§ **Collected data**
>>>

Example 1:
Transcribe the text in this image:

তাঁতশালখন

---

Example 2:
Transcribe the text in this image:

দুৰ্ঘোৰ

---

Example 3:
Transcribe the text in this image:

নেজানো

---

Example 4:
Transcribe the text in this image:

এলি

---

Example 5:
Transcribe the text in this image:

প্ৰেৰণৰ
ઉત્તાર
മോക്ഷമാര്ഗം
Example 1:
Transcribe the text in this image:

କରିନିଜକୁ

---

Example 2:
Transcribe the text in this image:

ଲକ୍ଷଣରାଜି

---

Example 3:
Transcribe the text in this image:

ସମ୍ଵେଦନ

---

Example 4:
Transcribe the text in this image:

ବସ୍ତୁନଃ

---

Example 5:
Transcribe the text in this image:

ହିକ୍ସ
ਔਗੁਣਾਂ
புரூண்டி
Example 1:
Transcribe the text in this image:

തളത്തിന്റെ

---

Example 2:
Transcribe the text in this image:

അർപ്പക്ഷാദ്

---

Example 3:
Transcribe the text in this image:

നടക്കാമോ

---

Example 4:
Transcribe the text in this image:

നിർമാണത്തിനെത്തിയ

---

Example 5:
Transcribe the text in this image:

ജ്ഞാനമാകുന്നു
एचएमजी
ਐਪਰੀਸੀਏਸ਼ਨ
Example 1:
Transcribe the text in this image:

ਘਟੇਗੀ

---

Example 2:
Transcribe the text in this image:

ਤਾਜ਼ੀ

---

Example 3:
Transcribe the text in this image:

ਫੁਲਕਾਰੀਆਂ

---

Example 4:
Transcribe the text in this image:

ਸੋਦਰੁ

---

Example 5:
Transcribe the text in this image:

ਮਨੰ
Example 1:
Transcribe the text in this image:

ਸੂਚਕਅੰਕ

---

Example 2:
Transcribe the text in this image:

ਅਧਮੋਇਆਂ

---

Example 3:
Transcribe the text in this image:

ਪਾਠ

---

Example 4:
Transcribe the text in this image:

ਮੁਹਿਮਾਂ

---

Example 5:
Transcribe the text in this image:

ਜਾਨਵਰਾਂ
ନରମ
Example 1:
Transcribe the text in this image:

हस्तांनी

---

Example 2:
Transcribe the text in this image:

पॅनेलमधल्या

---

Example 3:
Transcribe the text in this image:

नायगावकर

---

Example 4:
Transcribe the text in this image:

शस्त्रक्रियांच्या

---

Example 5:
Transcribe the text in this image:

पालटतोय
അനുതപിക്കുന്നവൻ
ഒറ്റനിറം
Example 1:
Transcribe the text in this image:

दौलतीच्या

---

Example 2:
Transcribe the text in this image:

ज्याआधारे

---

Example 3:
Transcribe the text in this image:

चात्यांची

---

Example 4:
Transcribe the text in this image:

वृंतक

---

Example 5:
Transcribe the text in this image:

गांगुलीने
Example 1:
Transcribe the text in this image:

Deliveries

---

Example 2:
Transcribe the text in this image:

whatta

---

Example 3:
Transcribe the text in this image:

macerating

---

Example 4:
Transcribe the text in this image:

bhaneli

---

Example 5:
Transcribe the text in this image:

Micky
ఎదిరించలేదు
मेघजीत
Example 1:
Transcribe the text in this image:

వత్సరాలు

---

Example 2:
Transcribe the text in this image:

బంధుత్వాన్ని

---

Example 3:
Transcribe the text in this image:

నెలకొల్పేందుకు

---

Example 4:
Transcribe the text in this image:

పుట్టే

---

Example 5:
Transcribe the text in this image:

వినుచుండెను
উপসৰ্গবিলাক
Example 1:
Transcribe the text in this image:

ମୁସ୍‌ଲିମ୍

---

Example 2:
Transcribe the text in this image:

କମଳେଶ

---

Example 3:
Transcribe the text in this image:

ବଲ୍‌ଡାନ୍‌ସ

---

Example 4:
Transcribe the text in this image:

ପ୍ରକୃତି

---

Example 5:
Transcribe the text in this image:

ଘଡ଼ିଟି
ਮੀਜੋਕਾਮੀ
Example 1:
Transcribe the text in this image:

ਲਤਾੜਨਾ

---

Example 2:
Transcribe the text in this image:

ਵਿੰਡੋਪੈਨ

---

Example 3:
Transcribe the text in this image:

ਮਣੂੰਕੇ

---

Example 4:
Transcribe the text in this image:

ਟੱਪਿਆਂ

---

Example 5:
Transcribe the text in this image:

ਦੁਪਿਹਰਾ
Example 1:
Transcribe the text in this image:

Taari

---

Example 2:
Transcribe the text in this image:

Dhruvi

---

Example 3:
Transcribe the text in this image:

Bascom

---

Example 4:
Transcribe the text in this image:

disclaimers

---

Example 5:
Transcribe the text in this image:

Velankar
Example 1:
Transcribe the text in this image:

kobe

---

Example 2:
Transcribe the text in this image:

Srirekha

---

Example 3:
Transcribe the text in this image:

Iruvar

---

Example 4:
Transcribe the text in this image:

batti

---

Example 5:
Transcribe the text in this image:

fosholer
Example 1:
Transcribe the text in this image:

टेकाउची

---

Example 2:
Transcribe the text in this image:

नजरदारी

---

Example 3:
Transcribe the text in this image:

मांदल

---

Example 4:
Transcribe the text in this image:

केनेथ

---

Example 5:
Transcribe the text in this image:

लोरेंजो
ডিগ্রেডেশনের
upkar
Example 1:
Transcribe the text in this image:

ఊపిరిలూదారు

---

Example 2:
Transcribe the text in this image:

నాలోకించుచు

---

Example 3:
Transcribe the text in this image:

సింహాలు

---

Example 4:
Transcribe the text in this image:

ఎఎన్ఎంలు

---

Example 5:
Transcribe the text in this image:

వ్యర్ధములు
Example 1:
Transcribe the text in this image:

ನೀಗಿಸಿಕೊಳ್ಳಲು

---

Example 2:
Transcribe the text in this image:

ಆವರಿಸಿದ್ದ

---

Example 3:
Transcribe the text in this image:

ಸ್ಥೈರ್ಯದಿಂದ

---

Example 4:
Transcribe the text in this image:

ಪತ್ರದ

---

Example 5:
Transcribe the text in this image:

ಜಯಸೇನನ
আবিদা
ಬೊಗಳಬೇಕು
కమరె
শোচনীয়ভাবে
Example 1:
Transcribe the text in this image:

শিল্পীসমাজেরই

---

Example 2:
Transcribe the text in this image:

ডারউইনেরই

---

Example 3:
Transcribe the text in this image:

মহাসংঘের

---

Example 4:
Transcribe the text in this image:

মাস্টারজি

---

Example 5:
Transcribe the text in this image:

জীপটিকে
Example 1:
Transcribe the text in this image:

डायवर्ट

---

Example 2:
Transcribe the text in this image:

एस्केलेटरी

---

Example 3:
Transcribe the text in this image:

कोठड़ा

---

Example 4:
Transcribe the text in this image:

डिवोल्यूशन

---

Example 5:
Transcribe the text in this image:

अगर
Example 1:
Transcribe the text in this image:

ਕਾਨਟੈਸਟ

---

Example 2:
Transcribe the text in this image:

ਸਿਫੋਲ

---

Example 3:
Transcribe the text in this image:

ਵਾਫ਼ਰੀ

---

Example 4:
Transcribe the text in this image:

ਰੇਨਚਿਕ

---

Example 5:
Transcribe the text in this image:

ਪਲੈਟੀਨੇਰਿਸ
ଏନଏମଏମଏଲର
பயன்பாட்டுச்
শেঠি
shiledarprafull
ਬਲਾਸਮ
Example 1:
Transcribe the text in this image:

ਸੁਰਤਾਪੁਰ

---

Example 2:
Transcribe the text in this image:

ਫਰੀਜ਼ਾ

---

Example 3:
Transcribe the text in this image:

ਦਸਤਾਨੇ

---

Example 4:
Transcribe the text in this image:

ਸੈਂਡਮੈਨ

<<<

§ **How to complete this task**
Copy each line above exactly as it stands.

§ **Task response**
Example 1:
Transcribe the text in this image:

তাঁতশালখন

---

Example 2:
Transcribe the text in this image:

দুৰ্ঘোৰ

---

Example 3:
Transcribe the text in this image:

নেজানো

---

Example 4:
Transcribe the text in this image:

এলি

---

Example 5:
Transcribe the text in this image:

প্ৰেৰণৰ
ઉત્તાર
മോക്ഷമാര്ഗം
Example 1:
Transcribe the text in this image:

କରିନିଜକୁ

---

Example 2:
Transcribe the text in this image:

ଲକ୍ଷଣରାଜି

---

Example 3:
Transcribe the text in this image:

ସମ୍ଵେଦନ

---

Example 4:
Transcribe the text in this image:

ବସ୍ତୁନଃ

---

Example 5:
Transcribe the text in this image:

ହିକ୍ସ
ਔਗੁਣਾਂ
புரூண்டி
Example 1:
Transcribe the text in this image:

തളത്തിന്റെ

---

Example 2:
Transcribe the text in this image:

അർപ്പക്ഷാദ്

---

Example 3:
Transcribe the text in this image:

നടക്കാമോ

---

Example 4:
Transcribe the text in this image:

നിർമാണത്തിനെത്തിയ

---

Example 5:
Transcribe the text in this image:

ജ്ഞാനമാകുന്നു
एचएमजी
ਐਪਰੀਸੀਏਸ਼ਨ
Example 1:
Transcribe the text in this image:

ਘਟੇਗੀ

---

Example 2:
Transcribe the text in this image:

ਤਾਜ਼ੀ

---

Example 3:
Transcribe the text in this image:

ਫੁਲਕਾਰੀਆਂ

---

Example 4:
Transcribe the text in this image:

ਸੋਦਰੁ

---

Example 5:
Transcribe the text in this image:

ਮਨੰ
Example 1:
Transcribe the text in this image:

ਸੂਚਕਅੰਕ

---

Example 2:
Transcribe the text in this image:

ਅਧਮੋਇਆਂ

---

Example 3:
Transcribe the text in this image:

ਪਾਠ

---

Example 4:
Transcribe the text in this image:

ਮੁਹਿਮਾਂ

---

Example 5:
Transcribe the text in this image:

ਜਾਨਵਰਾਂ
ନରମ
Example 1:
Transcribe the text in this image:

हस्तांनी

---

Example 2:
Transcribe the text in this image:

पॅनेलमधल्या

---

Example 3:
Transcribe the text in this image:

नायगावकर

---

Example 4:
Transcribe the text in this image:

शस्त्रक्रियांच्या

---

Example 5:
Transcribe the text in this image:

पालटतोय
അനുതപിക്കുന്നവൻ
ഒറ്റനിറം
Example 1:
Transcribe the text in this image:

दौलतीच्या

---

Example 2:
Transcribe the text in this image:

ज्याआधारे

---

Example 3:
Transcribe the text in this image:

चात्यांची

---

Example 4:
Transcribe the text in this image:

वृंतक

---

Example 5:
Transcribe the text in this image:

गांगुलीने
Example 1:
Transcribe the text in this image:

Deliveries

---

Example 2:
Transcribe the text in this image:

whatta

---

Example 3:
Transcribe the text in this image:

macerating

---

Example 4:
Transcribe the text in this image:

bhaneli

---

Example 5:
Transcribe the text in this image:

Micky
ఎదిరించలేదు
मेघजीत
Example 1:
Transcribe the text in this image:

వత్సరాలు

---

Example 2:
Transcribe the text in this image:

బంధుత్వాన్ని

---

Example 3:
Transcribe the text in this image:

నెలకొల్పేందుకు

---

Example 4:
Transcribe the text in this image:

పుట్టే

---

Example 5:
Transcribe the text in this image:

వినుచుండెను
উপসৰ্গবিলাক
Example 1:
Transcribe the text in this image:

ମୁସ୍‌ଲିମ୍

---

Example 2:
Transcribe the text in this image:

କମଳେଶ

---

Example 3:
Transcribe the text in this image:

ବଲ୍‌ଡାନ୍‌ସ

---

Example 4:
Transcribe the text in this image:

ପ୍ରକୃତି

---

Example 5:
Transcribe the text in this image:

ଘଡ଼ିଟି
ਮੀਜੋਕਾਮੀ
Example 1:
Transcribe the text in this image:

ਲਤਾੜਨਾ

---

Example 2:
Transcribe the text in this image:

ਵਿੰਡੋਪੈਨ

---

Example 3:
Transcribe the text in this image:

ਮਣੂੰਕੇ

---

Example 4:
Transcribe the text in this image:

ਟੱਪਿਆਂ

---

Example 5:
Transcribe the text in this image:

ਦੁਪਿਹਰਾ
Example 1:
Transcribe the text in this image:

Taari

---

Example 2:
Transcribe the text in this image:

Dhruvi

---

Example 3:
Transcribe the text in this image:

Bascom

---

Example 4:
Transcribe the text in this image:

disclaimers

---

Example 5:
Transcribe the text in this image:

Velankar
Example 1:
Transcribe the text in this image:

kobe

---

Example 2:
Transcribe the text in this image:

Srirekha

---

Example 3:
Transcribe the text in this image:

Iruvar

---

Example 4:
Transcribe the text in this image:

batti

---

Example 5:
Transcribe the text in this image:

fosholer
Example 1:
Transcribe the text in this image:

टेकाउची

---

Example 2:
Transcribe the text in this image:

नजरदारी

---

Example 3:
Transcribe the text in this image:

मांदल

---

Example 4:
Transcribe the text in this image:

केनेथ

---

Example 5:
Transcribe the text in this image:

लोरेंजो
ডিগ্রেডেশনের
upkar
Example 1:
Transcribe the text in this image:

ఊపిరిలూదారు

---

Example 2:
Transcribe the text in this image:

నాలోకించుచు

---

Example 3:
Transcribe the text in this image:

సింహాలు

---

Example 4:
Transcribe the text in this image:

ఎఎన్ఎంలు

---

Example 5:
Transcribe the text in this image:

వ్యర్ధములు
Example 1:
Transcribe the text in this image:

ನೀಗಿಸಿಕೊಳ್ಳಲು

---

Example 2:
Transcribe the text in this image:

ಆವರಿಸಿದ್ದ

---

Example 3:
Transcribe the text in this image:

ಸ್ಥೈರ್ಯದಿಂದ

---

Example 4:
Transcribe the text in this image:

ಪತ್ರದ

---

Example 5:
Transcribe the text in this image:

ಜಯಸೇನನ
আবিদা
ಬೊಗಳಬೇಕು
కమరె
শোচনীয়ভাবে
Example 1:
Transcribe the text in this image:

শিল্পীসমাজেরই

---

Example 2:
Transcribe the text in this image:

ডারউইনেরই

---

Example 3:
Transcribe the text in this image:

মহাসংঘের

---

Example 4:
Transcribe the text in this image:

মাস্টারজি

---

Example 5:
Transcribe the text in this image:

জীপটিকে
Example 1:
Transcribe the text in this image:

डायवर्ट

---

Example 2:
Transcribe the text in this image:

एस्केलेटरी

---

Example 3:
Transcribe the text in this image:

कोठड़ा

---

Example 4:
Transcribe the text in this image:

डिवोल्यूशन

---

Example 5:
Transcribe the text in this image:

अगर
Example 1:
Transcribe the text in this image:

ਕਾਨਟੈਸਟ

---

Example 2:
Transcribe the text in this image:

ਸਿਫੋਲ

---

Example 3:
Transcribe the text in this image:

ਵਾਫ਼ਰੀ

---

Example 4:
Transcribe the text in this image:

ਰੇਨਚਿਕ

---

Example 5:
Transcribe the text in this image:

ਪਲੈਟੀਨੇਰਿਸ
ଏନଏମଏମଏଲର
பயன்பாட்டுச்
শেঠি
shiledarprafull
ਬਲਾਸਮ
Example 1:
Transcribe the text in this image:

ਸੁਰਤਾਪੁਰ

---

Example 2:
Transcribe the text in this image:

ਫਰੀਜ਼ਾ

---

Example 3:
Transcribe the text in this image:

ਦਸਤਾਨੇ

---

Example 4:
Transcribe the text in this image:

ਸੈਂਡਮੈਨ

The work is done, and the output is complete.